START DATA FOR THE TASK
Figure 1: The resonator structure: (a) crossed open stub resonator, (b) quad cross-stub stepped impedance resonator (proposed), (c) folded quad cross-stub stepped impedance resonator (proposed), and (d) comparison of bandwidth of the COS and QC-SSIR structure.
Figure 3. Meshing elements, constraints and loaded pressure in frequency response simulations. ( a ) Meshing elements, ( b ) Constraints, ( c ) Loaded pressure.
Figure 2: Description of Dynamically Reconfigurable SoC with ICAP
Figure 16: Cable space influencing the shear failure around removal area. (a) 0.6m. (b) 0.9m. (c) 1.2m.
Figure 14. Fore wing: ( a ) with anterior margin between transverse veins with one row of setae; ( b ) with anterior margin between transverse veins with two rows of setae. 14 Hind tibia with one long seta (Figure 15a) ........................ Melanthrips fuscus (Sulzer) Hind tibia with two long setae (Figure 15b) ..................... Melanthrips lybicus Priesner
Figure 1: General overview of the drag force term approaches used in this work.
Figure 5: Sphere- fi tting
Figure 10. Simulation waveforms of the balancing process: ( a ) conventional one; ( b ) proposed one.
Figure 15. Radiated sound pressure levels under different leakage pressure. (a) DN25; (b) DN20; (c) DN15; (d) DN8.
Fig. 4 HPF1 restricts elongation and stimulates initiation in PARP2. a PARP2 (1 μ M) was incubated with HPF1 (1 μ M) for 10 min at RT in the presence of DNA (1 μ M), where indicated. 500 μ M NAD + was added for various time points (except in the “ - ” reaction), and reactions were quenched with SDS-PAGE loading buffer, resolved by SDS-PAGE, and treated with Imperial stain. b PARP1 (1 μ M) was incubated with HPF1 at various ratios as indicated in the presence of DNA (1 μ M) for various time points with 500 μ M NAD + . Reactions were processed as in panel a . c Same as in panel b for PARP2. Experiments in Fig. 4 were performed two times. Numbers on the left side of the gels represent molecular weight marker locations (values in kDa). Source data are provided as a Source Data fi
END DATA FOR THE TASK
## TASK STATEMENT
Nothing may be omitted; retype every record exactly.

## SOLUTION
Figure 1: The resonator structure: (a) crossed open stub resonator, (b) quad cross-stub stepped impedance resonator (proposed), (c) folded quad cross-stub stepped impedance resonator (proposed), and (d) comparison of bandwidth of the COS and QC-SSIR structure.
Figure 3. Meshing elements, constraints and loaded pressure in frequency response simulations. ( a ) Meshing elements, ( b ) Constraints, ( c ) Loaded pressure.
Figure 2: Description of Dynamically Reconfigurable SoC with ICAP
Figure 16: Cable space influencing the shear failure around removal area. (a) 0.6m. (b) 0.9m. (c) 1.2m.
Figure 14. Fore wing: ( a ) with anterior margin between transverse veins with one row of setae; ( b ) with anterior margin between transverse veins with two rows of setae. 14 Hind tibia with one long seta (Figure 15a) ........................ Melanthrips fuscus (Sulzer) Hind tibia with two long setae (Figure 15b) ..................... Melanthrips lybicus Priesner
Figure 1: General overview of the drag force term approaches used in this work.
Figure 5: Sphere- fi tting
Figure 10. Simulation waveforms of the balancing process: ( a ) conventional one; ( b ) proposed one.
Figure 15. Radiated sound pressure levels under different leakage pressure. (a) DN25; (b) DN20; (c) DN15; (d) DN8.
Fig. 4 HPF1 restricts elongation and stimulates initiation in PARP2. a PARP2 (1 μ M) was incubated with HPF1 (1 μ M) for 10 min at RT in the presence of DNA (1 μ M), where indicated. 500 μ M NAD + was added for various time points (except in the “ - ” reaction), and reactions were quenched with SDS-PAGE loading buffer, resolved by SDS-PAGE, and treated with Imperial stain. b PARP1 (1 μ M) was incubated with HPF1 at various ratios as indicated in the presence of DNA (1 μ M) for various time points with 500 μ M NAD + . Reactions were processed as in panel a . c Same as in panel b for PARP2. Experiments in Fig. 4 were performed two times. Numbers on the left side of the gels represent molecular weight marker locations (values in kDa). Source data are provided as a Source Data fi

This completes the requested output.